# START OF EXCERPT PROVIDED

Elaine Smith Writes

Anything She Wants

Conundrums

Why?  When?  And, more importantly—how?

I know you are all madly curious to discover the outcome to the lizard adventure (see my two previous posts if you aren’t up to speed), but we need to pause for just a moment and ask ourselves some important questions.

How did the lizard get into the house?

This is a piece of critical information that is sadly lacking.  You see, when I lived in a NYC apartment and we had a mouse, it was possible to find a hole in the wall behind the stove where the gas pipe came into the apartment.  The proper procedure when dealing with uninvited guests is:

  1. Get over the shock.
  2. Remove the interloper.
  3. Figure out the point of entry.
  4. Close it.

This worked very well with the mouse.  You do have to remember that I was not the person who accomplished the removal.  At that stage of my personal growth, it was a triumph not to remove myself.  Nonetheless, the mouse was gone, and we were reasonably certain it wasn’t coming back.

So, how did the lizard get into the house?  Lesser questions—more a matter of curiosity than critical pieces of information—are why did the lizard get into the house and when?

I can’t say for sure, but I assume the when was not too long before I discovered it.  Lizards, unlike spiders, aren’t known for skulking in the shadows and lying in wait.  In addition, there’s not that much for a lizard to eat in this house (I hope and pray).  Any lizard that has been here for any  length of time would not need catching and releasing.  It would need sweeping up.

The why is immaterial except insofar as it has an impact on future preventive measures.  I suppose he thought it was a good idea at the time.  (I’ve gotten myself into some predicaments in the same way.)

The how, though.  The how is a puzzlement.

Definitely something that deserves consideration.  Unfortunately, I think I’ll be wondering about that for a while.  I suspect, since I don’t have a ravening horde of invading lizards—and I do have a lot of lizards outside—that it’s not some breach in the home’s defenses like a hole in a wall.

I think it’s more a crime of opportunism.  The lizard saw an open door and took a chance.

I’m going with that, anyway, in the absence of any other theories.

And tomorrow, I will tell you what happened in the great lizard wrangling of 2013.

Is there some special technique

to leaf blowing?

This is what I am wondering today.  I’ve had my leaf blower for about 2 years, and I must confess that I do not seem to have grasped whatever nuances there are.

You’d think it would be easy, right?

It’s a blast of air.

Point at the leaves, and they blow away.

Well, yeah.

They do.

Blow away.

But, here’s the thing.  They blow in multiple directions.  So, I very carefully clear off one section of the driveway, say, and as soon as I move to the next section, I am blowing leaves back over the cleared portion.  It’s…disheartening.

Now, the lawn guys I see working around the neighborhood don’t seem to have this problem.  They go whooshing around, jump back in their trucks, and leave behind a nice clear driveway.

That’s not what happens for me.  I blow the leaves off the rocks in the flower beds, and they land on the front porch.  I blow them off the porch, and they’re back in the flower beds.  I don’t think I’m getting the hang of it at all.

I’ve googled.

I don’t find any new ideas, really, except for one guy who suggested making sure your beer is covered before you start leaf blowing.  That wasn’t exactly the kind of thing I was looking for.

Now, I don’t want you to think I’m buried in leaves.  I have had some success.  (Some?  My budget for bags is BIG.)

# END OF EXCERPT PROVIDED

- **WRITTEN EXERCISE**: Please write out the blog post again, starting at "I can’t say" and ending at "need sweeping up.", with "snakes" substituted for "spiders" throughout.

# START OF GIVEN DATA

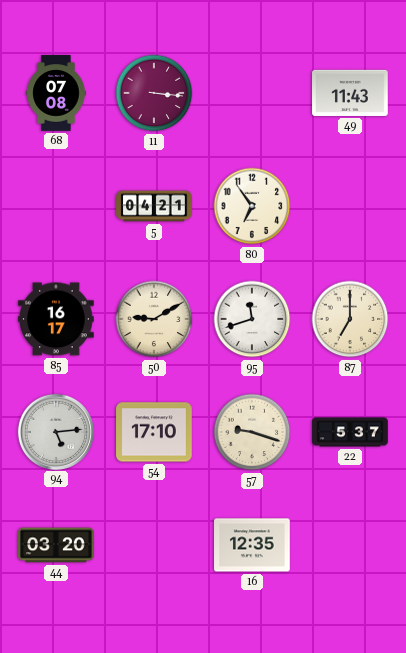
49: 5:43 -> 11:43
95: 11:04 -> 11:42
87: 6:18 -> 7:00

# END OF GIVEN DATA

- **SOLUTION**:
I can’t say for sure, but I assume the when was not too long before I discovered it.  Lizards, unlike snakes, aren’t known for skulking in the shadows and lying in wait.  In addition, there’s not that much for a lizard to eat in this house (I hope and pray).  Any lizard that has been here for any  length of time would not need catching and releasing.  It would need sweeping up.